After having made her mark on school lunches, you know, replacing mac n’ cheese for quinoa salad thereby leaving kids across the nation hungry and unhappy, first lady Michelle Obama is moving on to bigger and better things, it seems.
The U.S. Department of Agriculture (USDA) is suggesting major changes to grocery stores to “nudge” Americans to purchase healthier foods when they shop.
The agency commissioned an “expert panel” to make recommendations on how to guide the more than 47 million Americans on food stamps into spending their benefits on fruits and vegetables.
The group released an 80-pagereportthis month presenting their ideas, which include talking shopping carts and a marketing strategy for grocery chains that would feature better store lighting for healthier items.
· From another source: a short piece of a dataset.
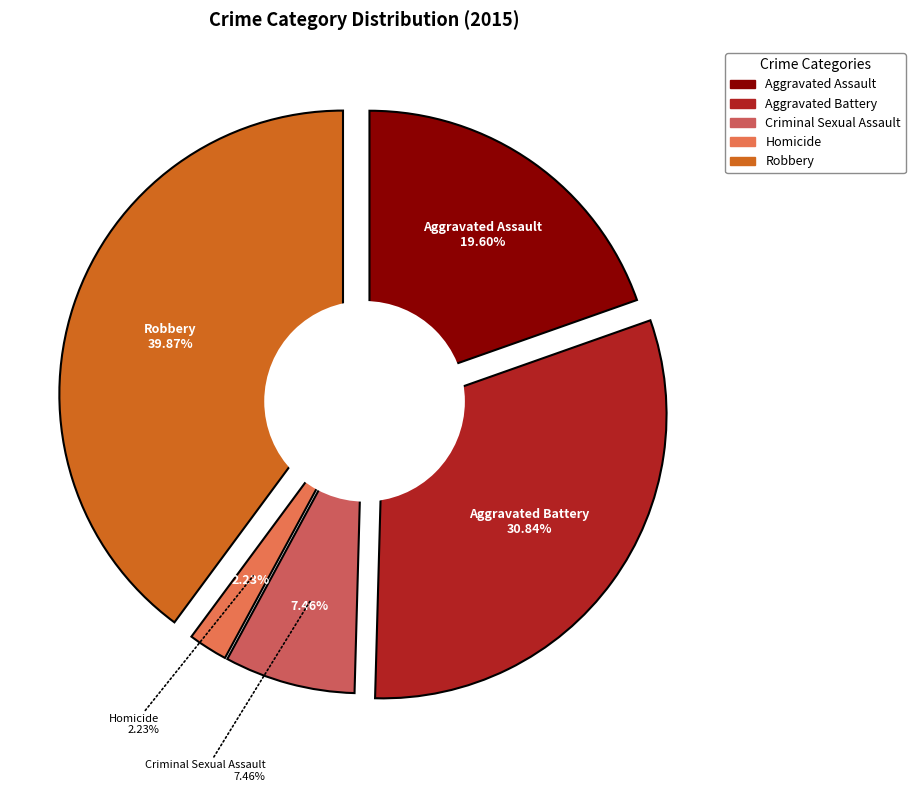

Count the number of slices in the pie.

5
To encourage Americans, including food stamp recipients, to purchase and eat healthier foods, USDA has come up with a few suggestions, including “SNAP-Ed cooking classes,” and consultations with dieticians in grocery stores, a point system whereby shoppers could receive perks like movie tickets for buying healthy food, and of course, the talking shopping cart:
The “MyCart grocery cart” would provide dividers for shoppers to make sure they are selecting enough items in each “MyPlate” category, the USDA’s food icon.
“MyCart is a nonfinancial approach that would use behavioral economics to encourage healthier purchases by any consumer, including SNAP participants,” the report said.
The cart would be color-coded, physically divided, and have a system installed so that when the shopping cart reaches its healthy “threshold” it would congratulate the customer.
“The algorithm would group the purchases to classify them using the MyPlate designations and to provide consumers with a message of support or encouragement (e.g., “You achieved a MyCart healthy shopping basket!”),” the report said.
And the cost? Oh, a measly $30,000 for every store.
Whether or not you’ll find yourself using a talking shopping cart in the near future remains to be seen. More likely, shoppers will be confronted with one of the agency’s other, more realistic nanny state marketing schemes, which is sure to make Michelle O happy.
The USDA said the ideas are “intended to change the choice architecture of the food retail environment to make healthier choices more prominent,” which is in line with first lady Michelle Obama’s stated second term agenda to “impact the nature of food in grocery stores.”